2.  Create a course schedule.

Creating a balanced course schedule is imperative.  Often times, students rush into university thinking they know what they wish to major in.  Although one should have a general idea of what field he or she wants to pursue, it is not necessary to have your whole four years lined up. Taking subjects outside of your possible field not only allows for diversification, but is also required by many universities. I preferred taking half my courses as electives and half in my major area. This allowed me to make a decision about what to major in after I completed the two semesters. When choosing courses, students should also learn about the professor teaching the course. I recommend students use ratemyprofessors.com. Although one has to take advice on this website with a grain of a salt, it does give students a general idea about the lecturer.

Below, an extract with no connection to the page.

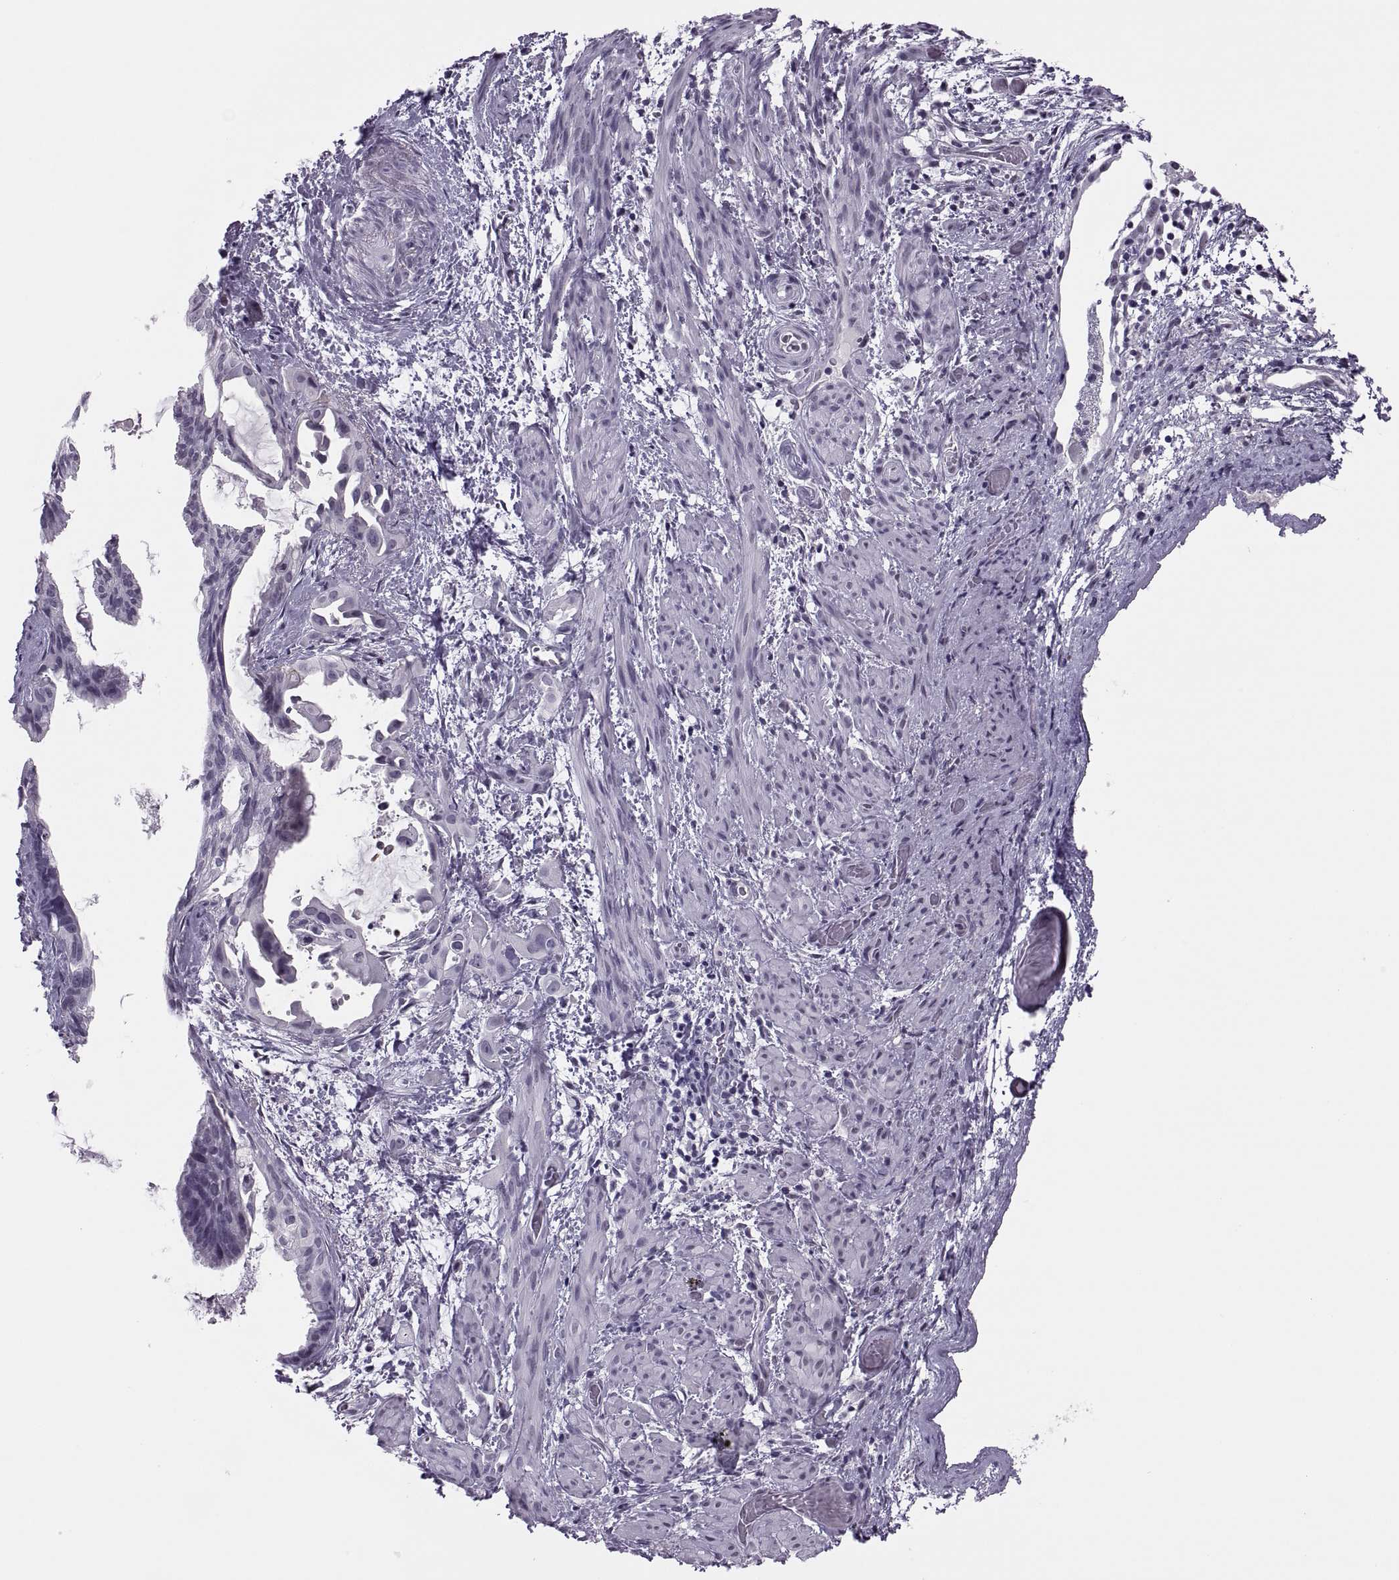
{"staining": {"intensity": "negative", "quantity": "none", "location": "none"}, "tissue": "endometrial cancer", "cell_type": "Tumor cells", "image_type": "cancer", "snomed": [{"axis": "morphology", "description": "Adenocarcinoma, NOS"}, {"axis": "topography", "description": "Endometrium"}], "caption": "Immunohistochemistry (IHC) image of neoplastic tissue: adenocarcinoma (endometrial) stained with DAB displays no significant protein expression in tumor cells.", "gene": "SYNGR4", "patient": {"sex": "female", "age": 86}}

3.  Pre-read in the summer.

In the summer prior to entering university, I recommend students pre-read some of their subjects.  Students should pre-read two weeks prior to the first day if they have already purchased their books. Entering university can be an overwhelming experience. By reading some of the material prior to the course, one is already ahead of the game.

4.  Join one club, council or team.

Although academics should be the main focus, leading a well-balanced lifestyle is equally important. Make a goal of joining at least one club, council or team in the first year.

5.  Use an exam calendar.

When exam time rolls around, it can be extremely stressful. But it doesn’t have to be. As soon as exam month begins, use a planner or print out a calendar so you can count how many days you have left until exam day and divide up the chapters or units accordingly. Do this for each subject so each day, you can work your way through all the semester’s work.

6.  Search for scholarships.

Many scholarships are available to high school students, but first-year university students are often unaware scholarships are also available for them.  Continue to check your institution’s website for internal and external scholarships and bursaries. A little extra money for university never hurts. All it takes is a few hours working on your application.

7.  Don’t write off research.

For those students interested in pursuing research, do not make the mistake of thinking that opportunities are not available for first-year students. Having called a few professors myself, I have learned that in fact many prefer first-year students because the researchers are able to guide these students from the start. Even if you are unable to get a position because of course requirements, stay in touch with research professors that you want to conduct research with.

Japreet Lehal is a student at Simon Fraser University Surrey. He writes regularly for The Leader.